[[ Text block, beginning ]]

Have Sewing Space, Will Sew!

sewing space

If you’re just starting to discover sewing as a creative expression, you’re probably still using your dining table as your sewing board and dreaming about having your own work space.  There's nothing wrong with converting your dining room into your sewing space, but believe me, having an organized sewing room will inspire you and your creative juices to keep right on flowing.

So if your dining room table contains fabric and sewing notions more regularly than plates, food and wine glasses, it is high time to think about having your own dedicated space for sewing. Find a space in your home and convert it into one and it doesn't really matter how big it is. What matters most is how you organize your space to get the most out of it.

sewing space

Let’s say you've chosen your sewing space in your home. The first thing to do is decide on your boundary, which means making your sewing room off limits to kids and pets (see Tips for Sewing with Small Children). When you start arranging your sewing space, it’s very helpful to experiment with it keeping in mind that the idea here is to become very productive. Remember that where you put your cutting and sewing desk, ironing board, and other sewing tools matters greatly.

Plus, if your studio only has a simple overhead light, have a floor lamp to illuminate your cutting table and ironing board area. Proper lighting is critical when you sew and there's no need to strain your eyes and make your sewing time less enjoyable.  For other ergonomic and safety tips, please check out Safety Tips for Sewing Machines.

sewing machine safety

I know that being creative and organized don't always come together because when inspiration hits you, the likely aftermath will be a sewing space with notions and fabrics strewn around. Let me just say that there is creativity in being organized too.  If you start sourcing for organizers where you can store your sewing notions and fabrics and find a spot for them in your sewing space…you will understand what I mean. Think about pegboards and s-hooks for your cutters, scissors and rulers or a nice wooden thread rack on your wall. A magnetic knife rack is also a great idea for seam rippers and sewing feet. Clear glass jars for buttons and trims are also quite practical. Finally, think about your space as a work of art and you would want everything to be in its proper place most of the time!

Here are some ideas on organizing the buttons and small notions to keep your sewing space neat and tidy.  You'll also be happy that you know where everything is and can find things easily. Click on the image for the full article on these sewing storage ideas.

Ideas to store small sewing tools and supplies. Some are pretty practical, some are pretty nifty and for some, buying a dedicated item does work best.

If you're even challenged for space for hard storage boxes, you might try using clear vinyl project pouches especially for your buttons.  These pack away nicely and allow you to see what button options you have without spreading everything out.

Lastly, storing and organising your fabric, particularly as your stash grows –and it always will if you really get into sewing– can be a real challenge.  This is one of the very best ways we've found to organize and store a lot of fabric.  The method keeps your stash clean and safe and you can find what you need almost instantly.

More ideas for how to fold and store your fabric stash so you can enjoy looking at it even more :-)

[[ Text block, end ]]
[[ Exercise data, beginning ]]

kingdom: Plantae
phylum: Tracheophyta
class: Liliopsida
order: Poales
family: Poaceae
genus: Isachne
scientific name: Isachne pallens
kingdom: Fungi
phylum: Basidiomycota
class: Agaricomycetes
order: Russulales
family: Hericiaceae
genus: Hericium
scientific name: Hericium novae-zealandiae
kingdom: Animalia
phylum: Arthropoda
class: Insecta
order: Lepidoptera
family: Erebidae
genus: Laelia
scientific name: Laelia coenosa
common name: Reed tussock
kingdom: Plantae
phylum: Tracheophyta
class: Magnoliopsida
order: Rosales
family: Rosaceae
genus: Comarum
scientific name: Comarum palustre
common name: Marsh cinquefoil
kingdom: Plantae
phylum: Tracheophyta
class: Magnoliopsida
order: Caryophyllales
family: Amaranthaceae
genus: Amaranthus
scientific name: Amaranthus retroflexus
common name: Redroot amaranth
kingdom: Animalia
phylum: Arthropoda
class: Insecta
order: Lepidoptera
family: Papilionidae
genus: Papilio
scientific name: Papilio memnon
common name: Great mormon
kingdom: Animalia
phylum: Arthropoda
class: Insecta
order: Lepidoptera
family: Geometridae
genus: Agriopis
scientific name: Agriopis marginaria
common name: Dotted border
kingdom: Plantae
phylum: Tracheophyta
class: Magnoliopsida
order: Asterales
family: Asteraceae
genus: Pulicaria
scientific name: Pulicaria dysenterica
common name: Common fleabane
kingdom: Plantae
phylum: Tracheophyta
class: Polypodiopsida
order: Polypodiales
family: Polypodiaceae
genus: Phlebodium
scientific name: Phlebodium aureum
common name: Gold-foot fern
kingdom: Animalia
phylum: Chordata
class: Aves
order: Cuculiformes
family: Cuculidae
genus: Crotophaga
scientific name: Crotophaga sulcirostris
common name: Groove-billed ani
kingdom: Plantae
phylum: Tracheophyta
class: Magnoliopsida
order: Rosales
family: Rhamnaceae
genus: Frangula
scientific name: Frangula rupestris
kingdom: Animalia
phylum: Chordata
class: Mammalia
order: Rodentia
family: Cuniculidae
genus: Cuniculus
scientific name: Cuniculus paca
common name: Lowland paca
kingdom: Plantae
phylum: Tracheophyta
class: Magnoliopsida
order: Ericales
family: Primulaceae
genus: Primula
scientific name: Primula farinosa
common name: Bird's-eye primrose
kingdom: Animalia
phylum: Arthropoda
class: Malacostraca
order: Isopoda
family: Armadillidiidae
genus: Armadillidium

[[ Exercise data, end ]]

_Requirement 1_
In the sewing space article, what is suggested for holding seam rippers and sewing feet?
_Requirement 2_
Please pick up the sewing space article after its last sentence and continue it.
This data is separate material and not part of the sewing space article.

_Written response 1_
A magnetic knife rack.

_Written response 2_
In summary, an organized sewing space should be able to utilize every bit of horizontal and vertical wall space it contains. It should allow you to have enough space to spread out your patterns and the possibility to stack your fabrics in such a way that you see all of them for future use. In the same vein, you should be able to keep smaller sewing notions in clear storage containers and keep all tools handy and ready to use. Another very important thing to consider is your lighting because it will need to be adequate for all the cutting and sewing you’re going to do.  Now, if you keep all of these tips in mind, you're on the way to creating a sewing space that will let you get the most out of your sewing time.

Please let us know your thoughts and comments below!

If You'd Like To Support Our Site

If you want to help us continue to bring you a wide selection of free sewing patterns and projects, please consider buying us a coffee.  We'd really, really appreciate it.

Bookmark the permalink.

26 Responses to Have Sewing Space, Will Sew!

  1. Linda Losinski says:

    I enjoy reading your blog. You have some great patterns and ideas. Thank you

  2. Martha Effinger says:

    To store fat quarters and other “smaller” lengths of fabric I use comic backer boards. I fold the fabric so it is 2-3 inches wide and fold it around the board and tape the end. I can put three pieces per board and do so according to color, subject etc. A pack of 100 boards is $10.00 and they are white, heavy cardboard like.

  3. Martha says:

    I am sooo lucky to have a whole room all for my sewing gear in a new house. However, since this room will be a guest room 2-3 times per year, it was carpeted. My struggle is having plastic office chair mats on the carpet for the chair to glide from machine to iron to serger etc. The mats never stay put and I always get caught on an edge and have to get up to cross the barrier! Any suggestions would be welcome.

  4. lifegetsinthewayofliving says:

    My dining table IS my cutting/sewing center. We haven’t used it for eating for a couple of years. Um…oops.

    Anyway, I have my humongous cutting mat on that table, along with my sewing machine (and several crafting/sewing accoutrements). Due to RA, it was getting harder for me to bend over to use it as a cutting center though.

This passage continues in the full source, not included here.